The movement of light through a prism.


Alexander is a very strong reader of Mac Low (who was the first poet Alexander published as the editor of Chax Press), and this intertextual bridge into Mac Low’s chance derived and/or later intuitive operations appears to catalyze (at least in part) the rapid forms of breakage and flight Mac Low’s work is known for as the language takes off like sparks from flint once separated from itself in short bright bursts.

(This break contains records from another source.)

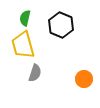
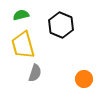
green semicircle: moved 4 px left, 3 px up; rotated 63 degrees clockwise
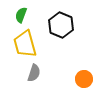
green semicircle: rotated 56 degrees counterclockwise
yellow trapezoid: moved 2 px right, 1 px up
gray semicircle: moved 1 px left
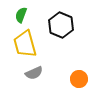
gray semicircle: rotated 48 degrees clockwise
orange circle: moved 5 px left
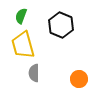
green semicircle: moved 1 px down
yellow trapezoid: moved 2 px left, 1 px down
gray semicircle: rotated 114 degrees clockwise
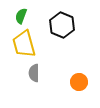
black hexagon: moved 1 px right
yellow trapezoid: moved 1 px right, 1 px up
orange circle: moved 3 px down
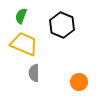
yellow trapezoid: rotated 128 degrees clockwise
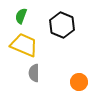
yellow trapezoid: moved 1 px down
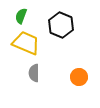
black hexagon: moved 1 px left
yellow trapezoid: moved 2 px right, 2 px up
orange circle: moved 5 px up
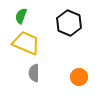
black hexagon: moved 8 px right, 2 px up
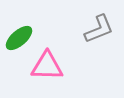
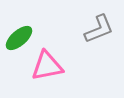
pink triangle: rotated 12 degrees counterclockwise
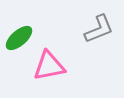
pink triangle: moved 2 px right
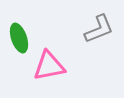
green ellipse: rotated 68 degrees counterclockwise
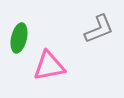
green ellipse: rotated 32 degrees clockwise
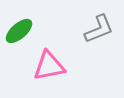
green ellipse: moved 7 px up; rotated 36 degrees clockwise
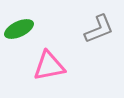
green ellipse: moved 2 px up; rotated 16 degrees clockwise
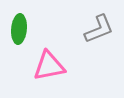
green ellipse: rotated 60 degrees counterclockwise
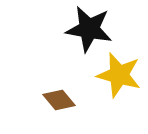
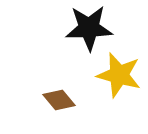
black star: moved 1 px up; rotated 12 degrees counterclockwise
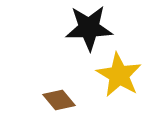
yellow star: rotated 15 degrees clockwise
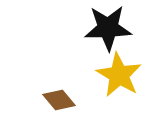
black star: moved 19 px right
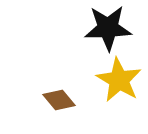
yellow star: moved 5 px down
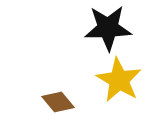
brown diamond: moved 1 px left, 2 px down
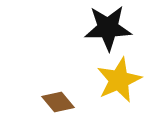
yellow star: rotated 18 degrees clockwise
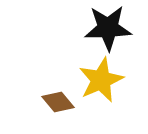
yellow star: moved 18 px left
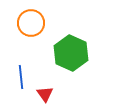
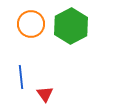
orange circle: moved 1 px down
green hexagon: moved 27 px up; rotated 8 degrees clockwise
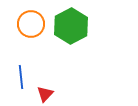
red triangle: rotated 18 degrees clockwise
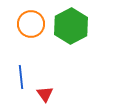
red triangle: rotated 18 degrees counterclockwise
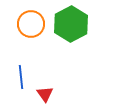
green hexagon: moved 2 px up
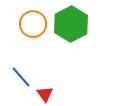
orange circle: moved 2 px right
blue line: rotated 35 degrees counterclockwise
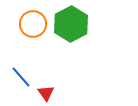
red triangle: moved 1 px right, 1 px up
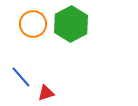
red triangle: rotated 48 degrees clockwise
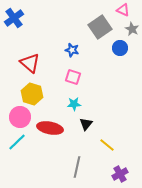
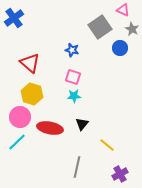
cyan star: moved 8 px up
black triangle: moved 4 px left
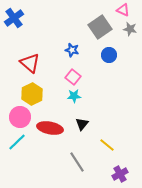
gray star: moved 2 px left; rotated 16 degrees counterclockwise
blue circle: moved 11 px left, 7 px down
pink square: rotated 21 degrees clockwise
yellow hexagon: rotated 15 degrees clockwise
gray line: moved 5 px up; rotated 45 degrees counterclockwise
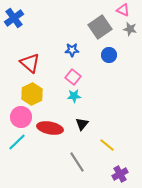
blue star: rotated 16 degrees counterclockwise
pink circle: moved 1 px right
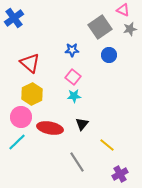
gray star: rotated 24 degrees counterclockwise
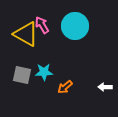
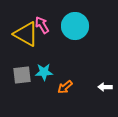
gray square: rotated 18 degrees counterclockwise
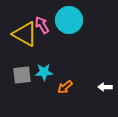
cyan circle: moved 6 px left, 6 px up
yellow triangle: moved 1 px left
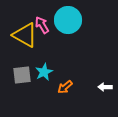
cyan circle: moved 1 px left
yellow triangle: moved 1 px down
cyan star: rotated 24 degrees counterclockwise
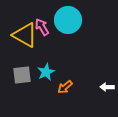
pink arrow: moved 2 px down
cyan star: moved 2 px right
white arrow: moved 2 px right
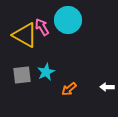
orange arrow: moved 4 px right, 2 px down
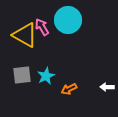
cyan star: moved 4 px down
orange arrow: rotated 14 degrees clockwise
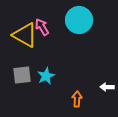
cyan circle: moved 11 px right
orange arrow: moved 8 px right, 10 px down; rotated 119 degrees clockwise
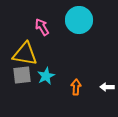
yellow triangle: moved 19 px down; rotated 20 degrees counterclockwise
orange arrow: moved 1 px left, 12 px up
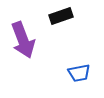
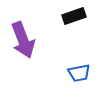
black rectangle: moved 13 px right
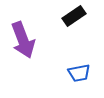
black rectangle: rotated 15 degrees counterclockwise
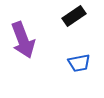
blue trapezoid: moved 10 px up
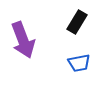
black rectangle: moved 3 px right, 6 px down; rotated 25 degrees counterclockwise
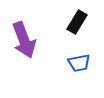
purple arrow: moved 1 px right
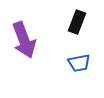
black rectangle: rotated 10 degrees counterclockwise
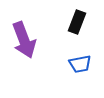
blue trapezoid: moved 1 px right, 1 px down
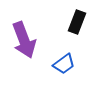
blue trapezoid: moved 16 px left; rotated 25 degrees counterclockwise
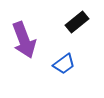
black rectangle: rotated 30 degrees clockwise
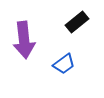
purple arrow: rotated 15 degrees clockwise
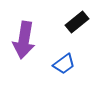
purple arrow: rotated 15 degrees clockwise
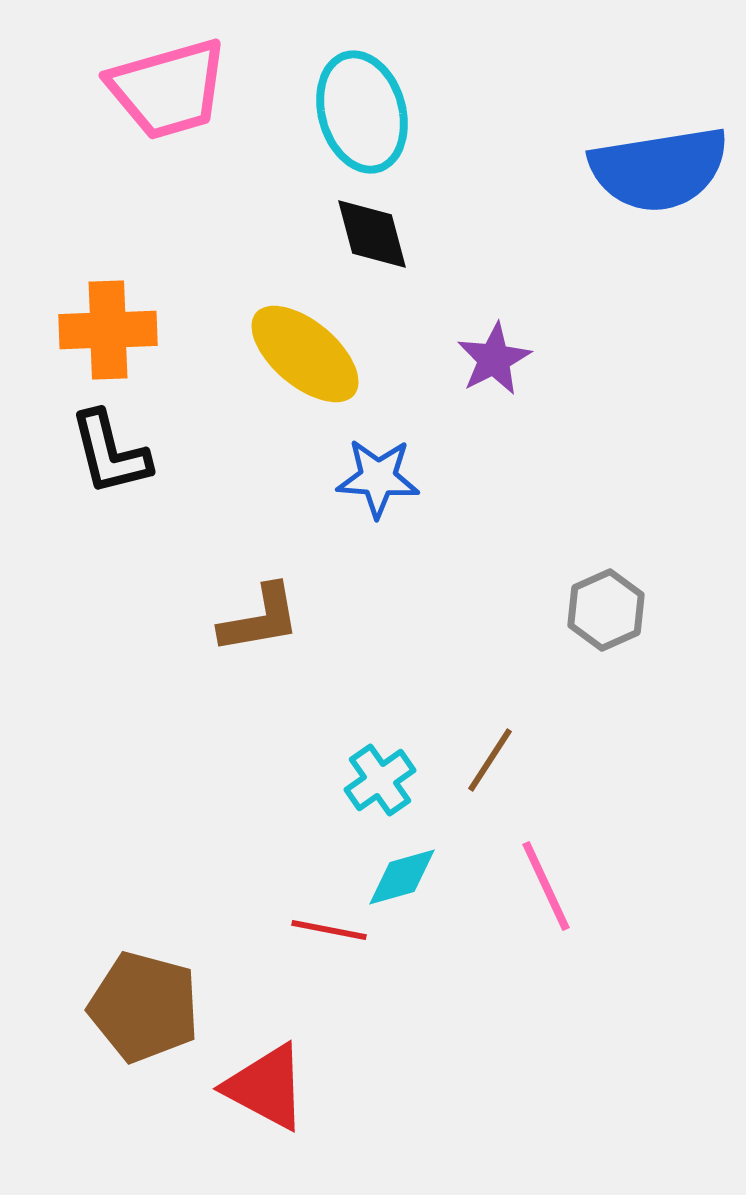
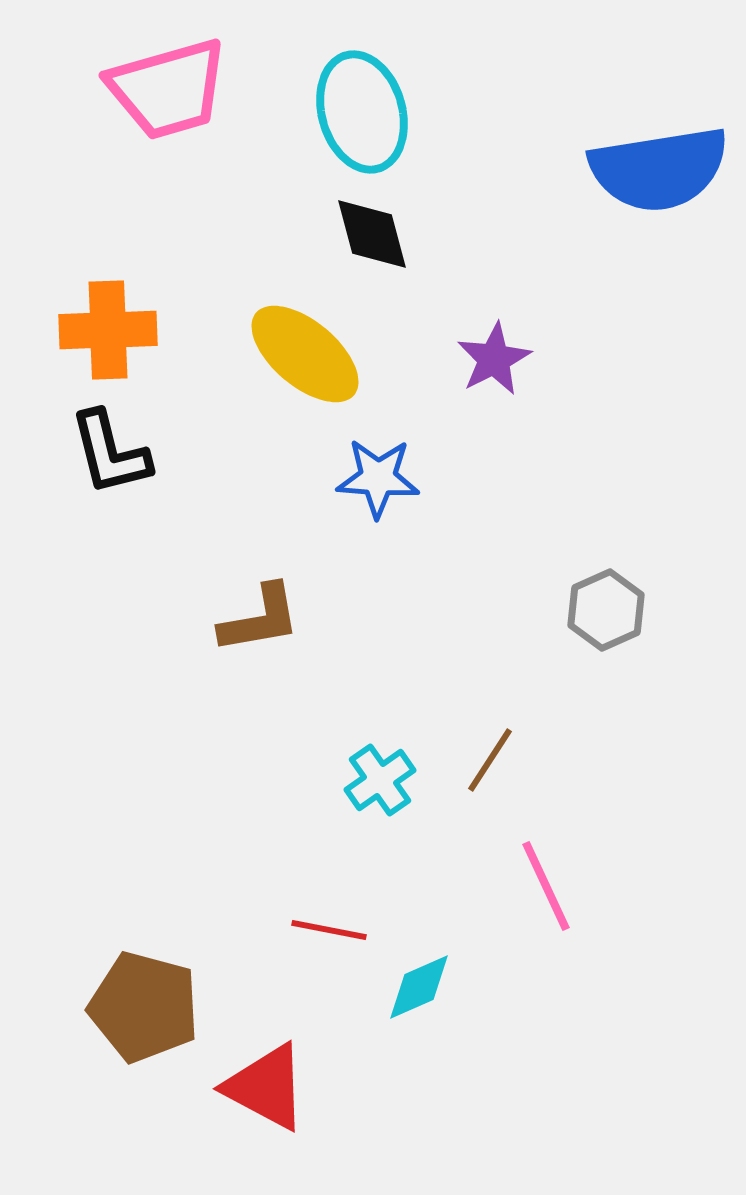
cyan diamond: moved 17 px right, 110 px down; rotated 8 degrees counterclockwise
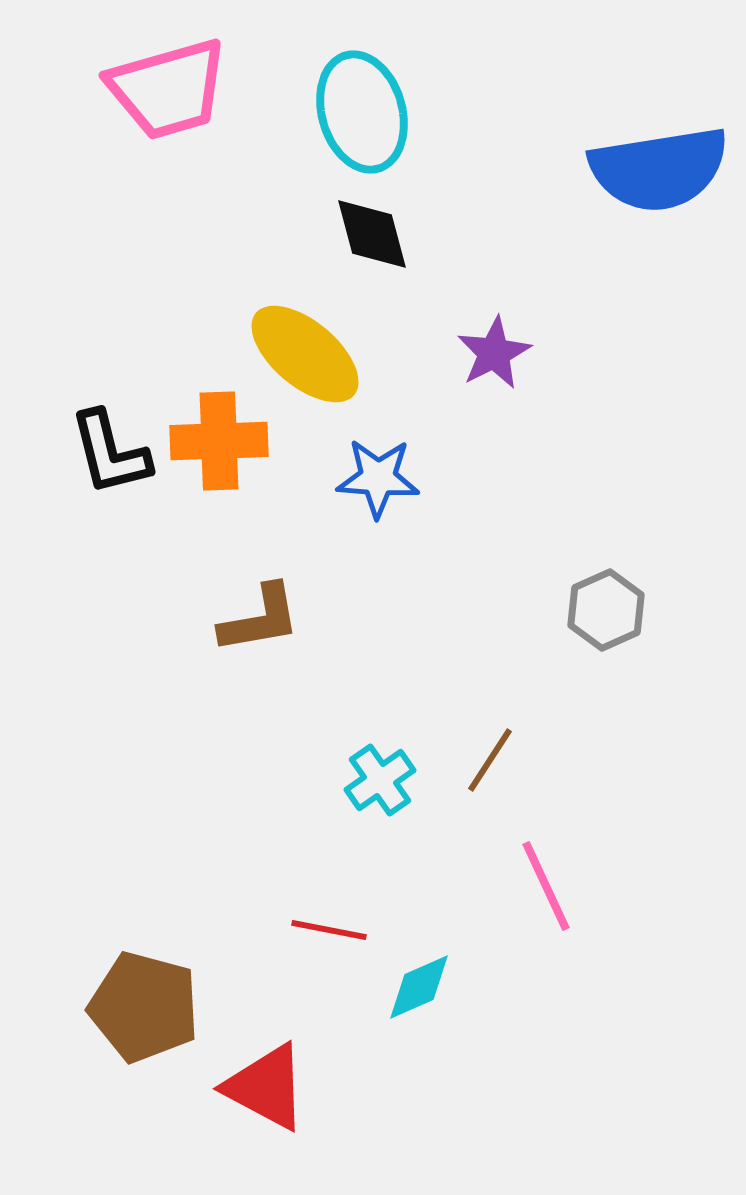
orange cross: moved 111 px right, 111 px down
purple star: moved 6 px up
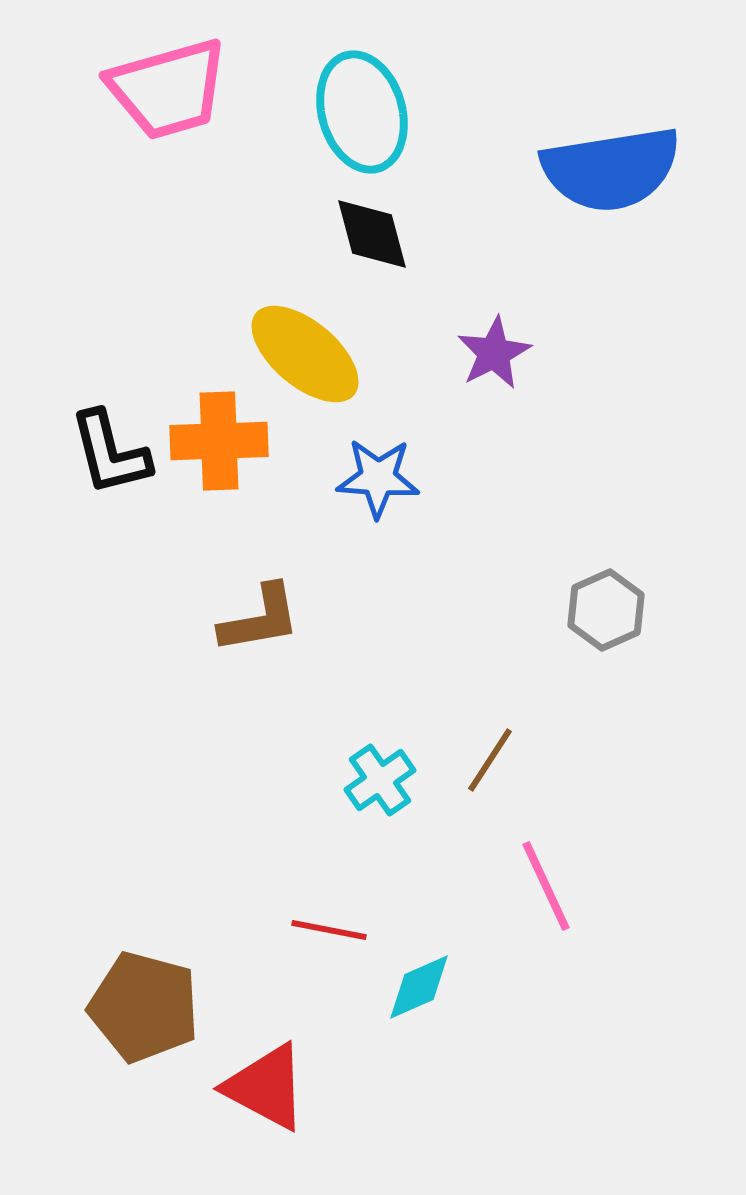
blue semicircle: moved 48 px left
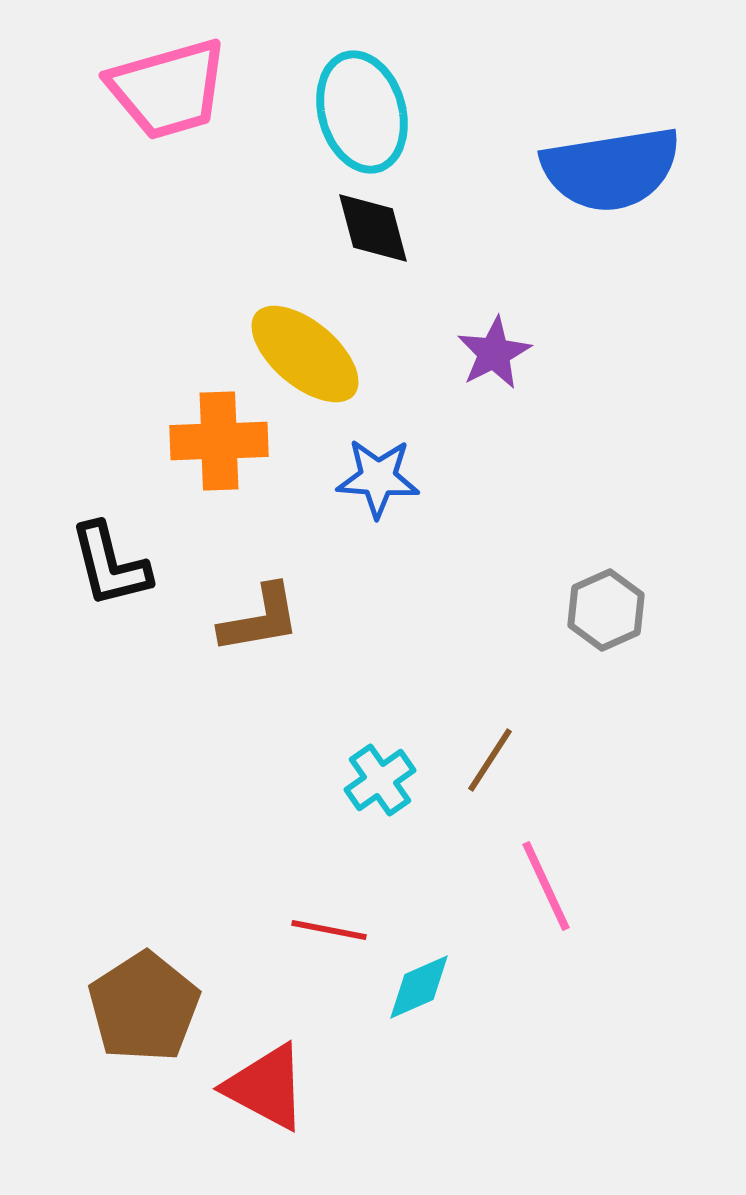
black diamond: moved 1 px right, 6 px up
black L-shape: moved 112 px down
brown pentagon: rotated 24 degrees clockwise
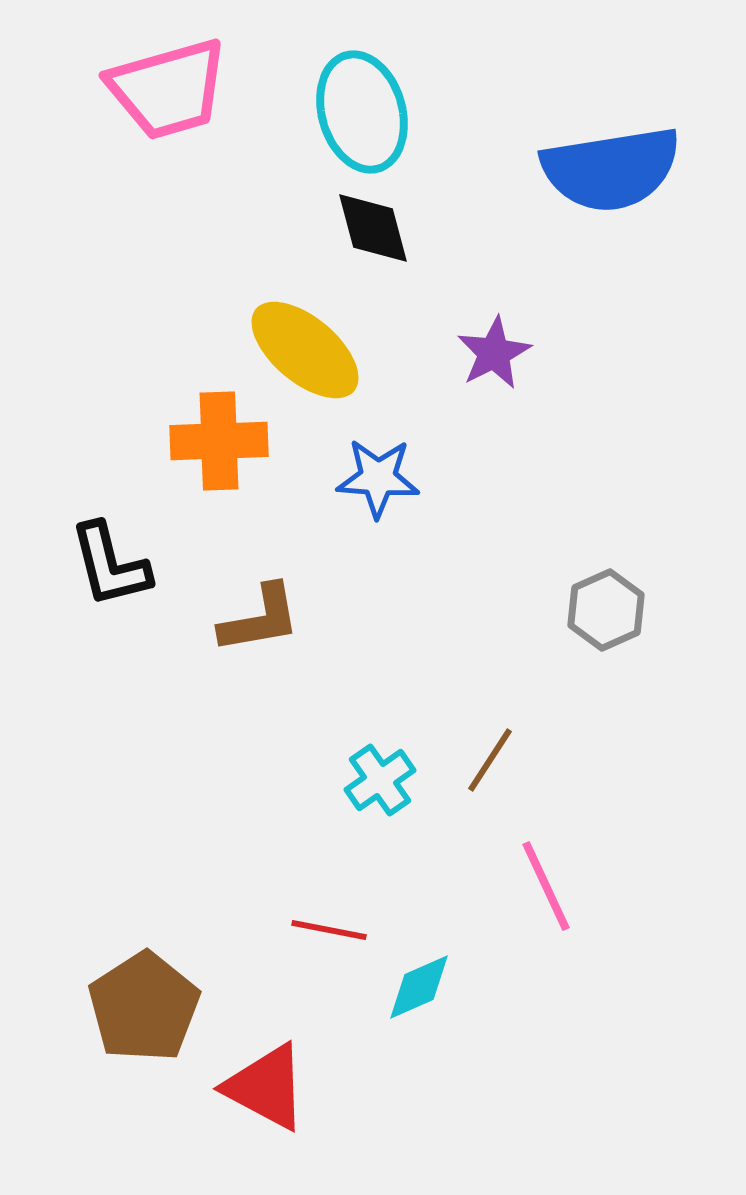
yellow ellipse: moved 4 px up
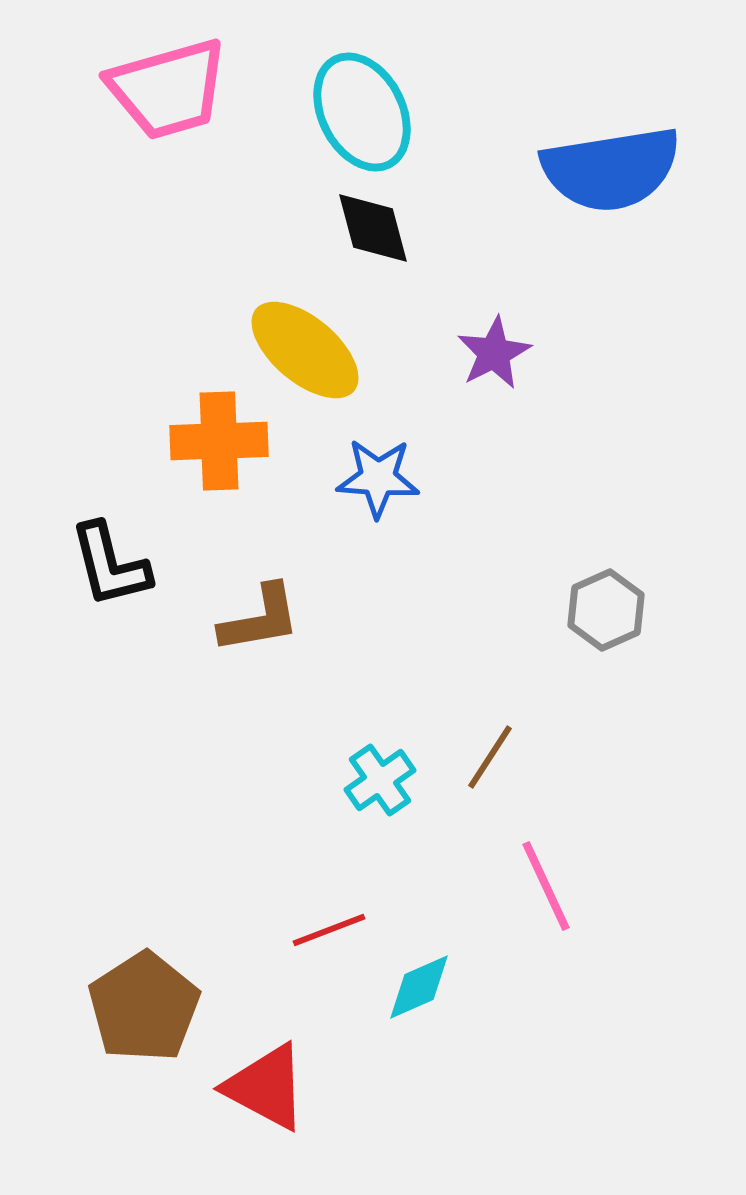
cyan ellipse: rotated 11 degrees counterclockwise
brown line: moved 3 px up
red line: rotated 32 degrees counterclockwise
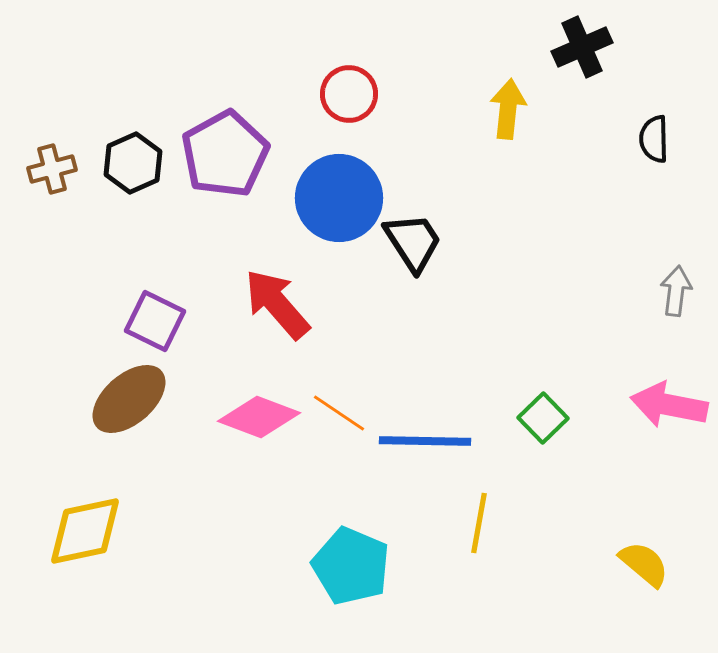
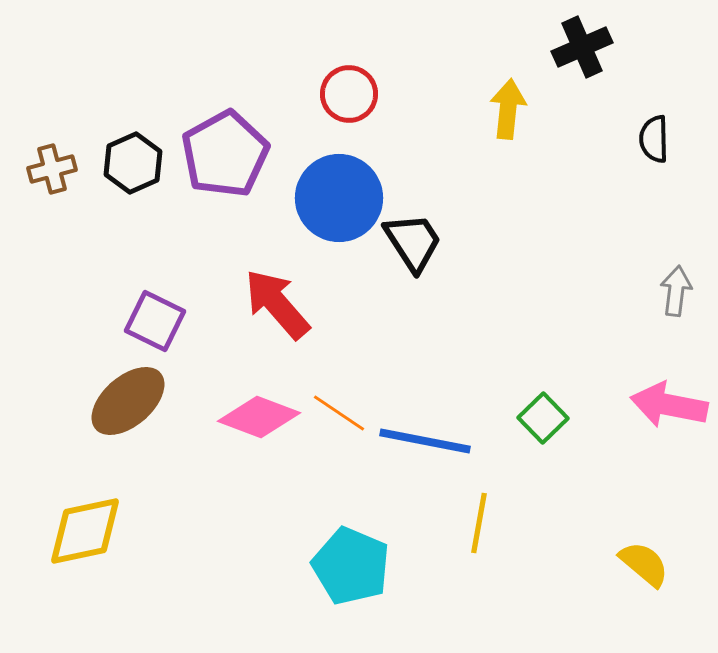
brown ellipse: moved 1 px left, 2 px down
blue line: rotated 10 degrees clockwise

On several mornings during my trip I woke up early enough to watch the hundreds of old-folks who practice tai-chi in the parks and realized that Alexander’s “pushing water” is not so far from the pushing one sees in tai-chi, as the hands extend as antennae into the air with such receptivity that the air itself can be felt flowing around even the most precise efforts to push it. Of course, the point is not to move the air around us, but to engage it, feel it, and respond to it. Opening Certain Slants in less idyllic spots along the way was no less effective in restoring my attentiveness to the ambient textures of travel,


As if air as if song
           And a space between one
           Group of words and another
To lie down among.


I cannot claim to have kept myself wholly receptive to the many textures of otherness that brush up against and by default often concretize the dimensions of what I think to be my self. But more than once the apertures which these poems open, or the ruptures within the membrane of sameness that their sounds make possible, allowed more than one experience of being in wherever I was at the time. Most readers of experimental poetry of the last several decades are already aware that Alexander knows how to make singular, beautiful and influential books (his Chax Press has published such a dynamic range of poetry of the 80s, 90s, and today) and they will no doubt come to know (as many already have) that can write them as well.

Jonathan Stalling

Jonathan Stalling

Dr. Jonathan Stalling, an Assistant Professor of English Literature at the University of Oklahoma, specializes in twentieth-century American poetry and East-West poetics. Stalling’s publications include articles, translations, poems, and reviews in Boston Review, CLEAR (Chinese Literature: Essays, Articles, Reviews), World Literature Today, and Chain as well as several book chapters on American poetry and poetics. He is the co-editor with Haun Saussy of The Chinese Written Character as a Medium for Poetry, A Critical Edition (Fordham UP 2008), and Poetics of Emptiness (under review), which traces the contributions and transformations of East Asian philosophy, religion, and poetics in Twentieth Century American poetry and poetics. He is also the translator of a collection of poetry entitled, Winter Sun: The Poetry of Shi Zhi 1966–2007 (in progress).